Copy out exactly, from the entries that follow, the line holding "proyecto avance con", the line holding "Preisempfehlung des Herstellers", and all lines between them, but no pictures.

* **Transcribed page contents**
((
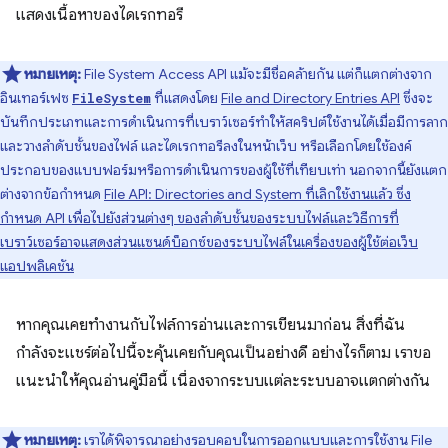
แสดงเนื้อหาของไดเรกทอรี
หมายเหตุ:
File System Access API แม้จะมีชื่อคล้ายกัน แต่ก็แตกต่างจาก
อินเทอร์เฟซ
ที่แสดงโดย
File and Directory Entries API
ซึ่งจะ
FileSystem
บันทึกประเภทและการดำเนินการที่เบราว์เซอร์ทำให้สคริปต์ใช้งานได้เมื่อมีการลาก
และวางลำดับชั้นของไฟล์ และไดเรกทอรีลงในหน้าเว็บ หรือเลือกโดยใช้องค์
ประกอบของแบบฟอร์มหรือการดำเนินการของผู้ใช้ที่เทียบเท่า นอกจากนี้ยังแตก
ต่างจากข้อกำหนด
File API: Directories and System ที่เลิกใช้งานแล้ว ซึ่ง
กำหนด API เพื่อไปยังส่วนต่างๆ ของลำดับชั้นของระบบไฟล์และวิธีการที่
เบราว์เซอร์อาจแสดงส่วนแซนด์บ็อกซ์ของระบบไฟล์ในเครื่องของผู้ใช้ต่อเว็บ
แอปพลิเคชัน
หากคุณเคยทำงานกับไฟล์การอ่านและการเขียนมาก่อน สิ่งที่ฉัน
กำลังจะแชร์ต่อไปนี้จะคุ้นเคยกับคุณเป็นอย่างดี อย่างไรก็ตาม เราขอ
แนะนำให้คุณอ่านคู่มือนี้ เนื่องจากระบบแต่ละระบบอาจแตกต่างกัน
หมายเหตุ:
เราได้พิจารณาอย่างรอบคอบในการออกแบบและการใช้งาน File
))
((
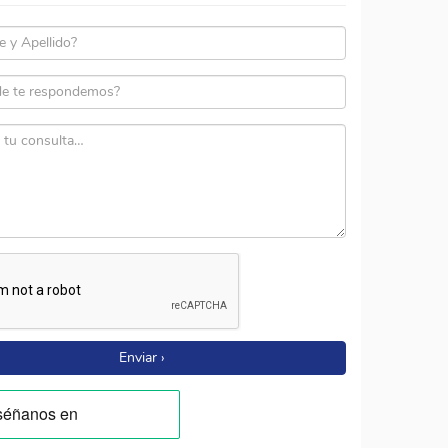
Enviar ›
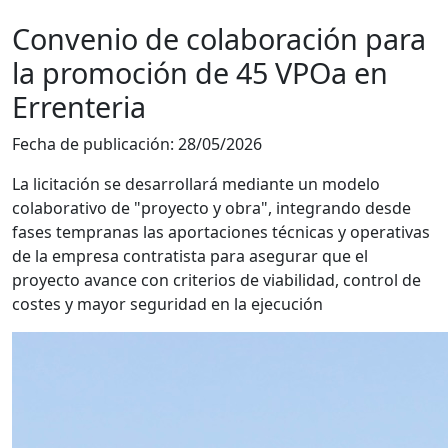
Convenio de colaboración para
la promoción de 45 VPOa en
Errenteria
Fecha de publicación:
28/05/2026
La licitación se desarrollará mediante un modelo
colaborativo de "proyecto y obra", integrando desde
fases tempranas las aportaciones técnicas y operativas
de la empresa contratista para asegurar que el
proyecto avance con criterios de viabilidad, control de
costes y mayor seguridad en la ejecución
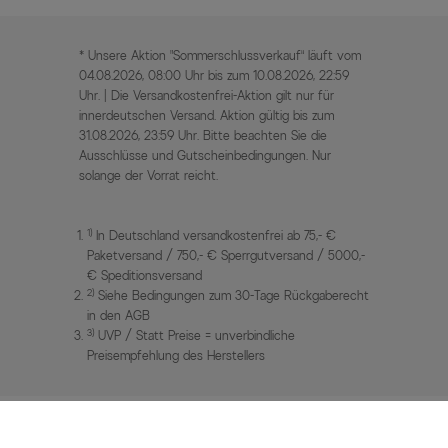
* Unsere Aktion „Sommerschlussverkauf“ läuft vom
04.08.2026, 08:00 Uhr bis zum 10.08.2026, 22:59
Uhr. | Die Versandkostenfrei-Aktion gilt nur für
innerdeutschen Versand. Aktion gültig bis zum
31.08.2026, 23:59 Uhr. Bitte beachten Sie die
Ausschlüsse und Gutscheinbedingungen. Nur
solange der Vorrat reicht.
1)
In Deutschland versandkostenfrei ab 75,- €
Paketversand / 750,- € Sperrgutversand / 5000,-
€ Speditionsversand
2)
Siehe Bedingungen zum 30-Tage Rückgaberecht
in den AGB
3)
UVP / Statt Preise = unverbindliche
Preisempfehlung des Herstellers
))
((
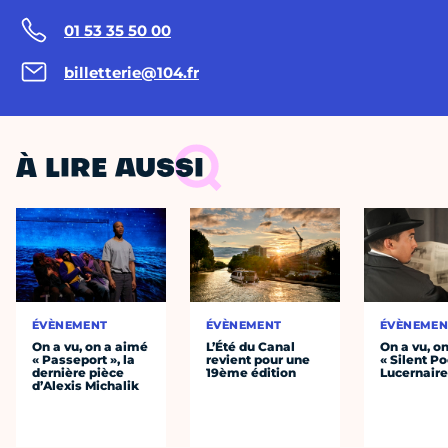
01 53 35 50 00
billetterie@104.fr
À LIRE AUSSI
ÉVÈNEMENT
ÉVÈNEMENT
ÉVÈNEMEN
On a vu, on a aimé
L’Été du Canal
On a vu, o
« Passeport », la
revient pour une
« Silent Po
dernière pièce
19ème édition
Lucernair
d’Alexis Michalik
))
* **SOLUTION FOR THIS PROBLEM**
proyecto avance con criterios de viabilidad, control de
costes y mayor seguridad en la ejecución
* Unsere Aktion „Sommerschlussverkauf“ läuft vom
04.08.2026, 08:00 Uhr bis zum 10.08.2026, 22:59
Uhr. | Die Versandkostenfrei-Aktion gilt nur für
innerdeutschen Versand. Aktion gültig bis zum
31.08.2026, 23:59 Uhr. Bitte beachten Sie die
Ausschlüsse und Gutscheinbedingungen. Nur
solange der Vorrat reicht.
1)
In Deutschland versandkostenfrei ab 75,- €
Paketversand / 750,- € Sperrgutversand / 5000,-
€ Speditionsversand
2)
Siehe Bedingungen zum 30-Tage Rückgaberecht
in den AGB
3)
UVP / Statt Preise = unverbindliche
Preisempfehlung des Herstellers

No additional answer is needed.